Wanneer dergelijke verkoopsconcessie werden afgesloten voor onbepaalde duur en eenzijdig worden verbroken door de producent of de hoofddistributeur, lees concessiegever, dan kan de Belgische distributeur, lees concessiehouder
aanspraak maken op:
- een aanzienlijke verbrekingstermijn of een vervangende verbrekingsvergoeding;
- een uitwinningsvergoeding voor aanbreng van cliënteel en zelf op bijkomende
vergoedingen voor kosten die hij zou hebben gedaan en die verder voordeel opleveren aan de concessiegever.
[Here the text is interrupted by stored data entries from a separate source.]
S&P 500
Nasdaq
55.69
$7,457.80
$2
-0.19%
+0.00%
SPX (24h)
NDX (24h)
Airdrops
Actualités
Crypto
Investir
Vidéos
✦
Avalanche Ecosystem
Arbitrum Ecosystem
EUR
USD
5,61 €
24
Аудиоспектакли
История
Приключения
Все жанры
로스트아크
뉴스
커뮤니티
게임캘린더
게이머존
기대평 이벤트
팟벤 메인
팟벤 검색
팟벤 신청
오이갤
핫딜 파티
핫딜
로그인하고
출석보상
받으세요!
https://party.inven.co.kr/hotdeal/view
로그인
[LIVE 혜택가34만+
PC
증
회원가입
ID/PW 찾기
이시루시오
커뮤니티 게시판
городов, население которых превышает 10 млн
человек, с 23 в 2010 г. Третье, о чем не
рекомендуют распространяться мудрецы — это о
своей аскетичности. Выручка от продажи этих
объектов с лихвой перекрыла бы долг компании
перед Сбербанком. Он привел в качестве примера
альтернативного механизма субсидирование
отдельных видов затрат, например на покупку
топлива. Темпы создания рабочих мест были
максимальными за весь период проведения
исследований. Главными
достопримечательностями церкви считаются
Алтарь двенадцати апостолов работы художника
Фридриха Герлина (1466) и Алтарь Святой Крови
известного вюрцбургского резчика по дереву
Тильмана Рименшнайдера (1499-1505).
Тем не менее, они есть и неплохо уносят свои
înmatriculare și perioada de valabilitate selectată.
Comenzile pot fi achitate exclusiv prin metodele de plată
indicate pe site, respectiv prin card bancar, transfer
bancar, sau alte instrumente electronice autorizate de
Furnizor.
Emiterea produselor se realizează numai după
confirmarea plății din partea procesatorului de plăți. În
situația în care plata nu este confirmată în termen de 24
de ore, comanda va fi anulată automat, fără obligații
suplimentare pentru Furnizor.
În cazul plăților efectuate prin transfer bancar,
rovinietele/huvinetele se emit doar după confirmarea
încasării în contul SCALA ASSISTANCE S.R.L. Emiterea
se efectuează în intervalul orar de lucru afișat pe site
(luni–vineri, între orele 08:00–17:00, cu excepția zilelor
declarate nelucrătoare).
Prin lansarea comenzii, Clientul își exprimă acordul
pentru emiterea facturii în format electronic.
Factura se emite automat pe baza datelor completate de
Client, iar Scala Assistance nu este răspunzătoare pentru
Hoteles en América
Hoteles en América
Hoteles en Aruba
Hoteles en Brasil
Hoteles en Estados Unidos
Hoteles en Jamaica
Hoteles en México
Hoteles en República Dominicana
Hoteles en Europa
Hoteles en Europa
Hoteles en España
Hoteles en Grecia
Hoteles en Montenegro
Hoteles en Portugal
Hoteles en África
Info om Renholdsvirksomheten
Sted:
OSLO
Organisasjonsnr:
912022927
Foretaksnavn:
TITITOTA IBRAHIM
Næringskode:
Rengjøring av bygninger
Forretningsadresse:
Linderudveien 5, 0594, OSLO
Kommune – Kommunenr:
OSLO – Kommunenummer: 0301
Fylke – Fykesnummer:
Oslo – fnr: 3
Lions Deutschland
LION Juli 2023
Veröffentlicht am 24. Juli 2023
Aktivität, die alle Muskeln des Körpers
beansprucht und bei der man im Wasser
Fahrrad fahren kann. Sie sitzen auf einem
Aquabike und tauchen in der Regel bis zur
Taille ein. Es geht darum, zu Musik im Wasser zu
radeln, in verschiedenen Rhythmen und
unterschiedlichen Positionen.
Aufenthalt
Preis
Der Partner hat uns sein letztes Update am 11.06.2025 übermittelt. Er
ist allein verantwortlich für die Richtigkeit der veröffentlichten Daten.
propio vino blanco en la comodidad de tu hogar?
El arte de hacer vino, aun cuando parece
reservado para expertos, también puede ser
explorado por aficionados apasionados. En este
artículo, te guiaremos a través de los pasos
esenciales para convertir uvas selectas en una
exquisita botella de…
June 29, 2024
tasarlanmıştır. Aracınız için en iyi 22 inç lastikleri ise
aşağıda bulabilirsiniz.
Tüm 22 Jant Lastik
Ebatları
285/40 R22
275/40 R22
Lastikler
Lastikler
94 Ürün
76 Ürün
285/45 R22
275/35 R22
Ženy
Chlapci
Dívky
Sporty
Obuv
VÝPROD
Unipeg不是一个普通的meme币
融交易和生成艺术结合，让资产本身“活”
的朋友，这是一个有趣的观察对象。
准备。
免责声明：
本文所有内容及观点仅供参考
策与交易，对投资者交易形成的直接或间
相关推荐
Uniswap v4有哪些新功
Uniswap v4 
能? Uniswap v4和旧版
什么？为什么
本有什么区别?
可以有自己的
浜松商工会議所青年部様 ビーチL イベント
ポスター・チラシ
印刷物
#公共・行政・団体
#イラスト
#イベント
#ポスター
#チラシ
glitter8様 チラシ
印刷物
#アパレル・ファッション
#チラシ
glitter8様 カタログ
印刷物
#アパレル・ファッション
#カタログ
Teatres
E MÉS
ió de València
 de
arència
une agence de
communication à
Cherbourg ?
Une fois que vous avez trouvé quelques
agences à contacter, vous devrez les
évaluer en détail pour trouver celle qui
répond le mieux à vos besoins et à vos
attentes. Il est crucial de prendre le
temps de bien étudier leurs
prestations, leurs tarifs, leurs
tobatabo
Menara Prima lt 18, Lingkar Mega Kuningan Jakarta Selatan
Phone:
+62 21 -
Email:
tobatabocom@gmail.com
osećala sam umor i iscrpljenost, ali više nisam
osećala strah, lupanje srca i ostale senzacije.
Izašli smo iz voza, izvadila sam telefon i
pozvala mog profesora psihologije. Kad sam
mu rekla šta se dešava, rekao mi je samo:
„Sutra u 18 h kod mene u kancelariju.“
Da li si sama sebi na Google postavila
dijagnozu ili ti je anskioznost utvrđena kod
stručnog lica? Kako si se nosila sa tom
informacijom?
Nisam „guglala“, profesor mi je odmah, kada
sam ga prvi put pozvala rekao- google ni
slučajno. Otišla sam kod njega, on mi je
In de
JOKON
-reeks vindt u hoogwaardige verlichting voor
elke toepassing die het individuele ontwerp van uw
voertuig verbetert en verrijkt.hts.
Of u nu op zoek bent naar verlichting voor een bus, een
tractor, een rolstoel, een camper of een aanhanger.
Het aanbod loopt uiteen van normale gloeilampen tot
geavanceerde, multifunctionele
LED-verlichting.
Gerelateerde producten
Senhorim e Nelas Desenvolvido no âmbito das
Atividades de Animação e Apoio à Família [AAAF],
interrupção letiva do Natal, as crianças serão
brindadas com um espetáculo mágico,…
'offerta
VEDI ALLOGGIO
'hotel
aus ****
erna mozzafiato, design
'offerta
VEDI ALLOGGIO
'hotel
De concessie van alleenverkoop is een kader-overeenkomst die zich onderscheidt van de achtereenvolgende koop-verkoopovereenkomsten die worden gesloten tussen concessiegever en concessiehouder in de loop van de uitvoering van de concessieovereenkomst en valt hiermede niet samen; dit neemt evenwel niet weg dat de verplichting van de concessiegever om aan de concessiehouder de goederen te leveren die het voorwerp uitmaken van de concessieovereenkomst rechtstreeks voortvloeit uit die overeenkomst en er een essentieel bestanddeel van uitmaakt als corollarium van het recht die goederen te verkopen en voor de concessiehouder de overeenkomstige plicht inhoudt die goederen te verkopen teneinde de doelstelling van de concessieovereenkomst te realiseren; wanneer dit laatste impliceert dat de concessiehouder een stock aanlegt spruiten de daarmede verbonden rechten en verplichtingen uit de concessieovereenkomst zelf voort. (Cass. 22/12/2005).
De bepaling krachtens welke, wanneer een verkoopconcessie voor bepaalde tijd wordt verleend, de partijen geacht worden te hebben ingestemd met een vernieuwing van het contract, behoudens opzegging overeenkomstig de wet, is toepasselijk op elke concessie van bepaalde duur, ook al werd ze "op proef" bedongen (1). (1) Zie Doc., Senaat, Buitengewone Zitting 1968, nr 117, 1-2 en Zitting 1968-1969, nr 265, 1-2 en 6-7; zie ook M. WILLEMART & A. DE STRYCKER, De concessieovereenkomst in België, Antwerpen, Kluwer, 1996, 36, nr 42. zie Cass. 22/12/05.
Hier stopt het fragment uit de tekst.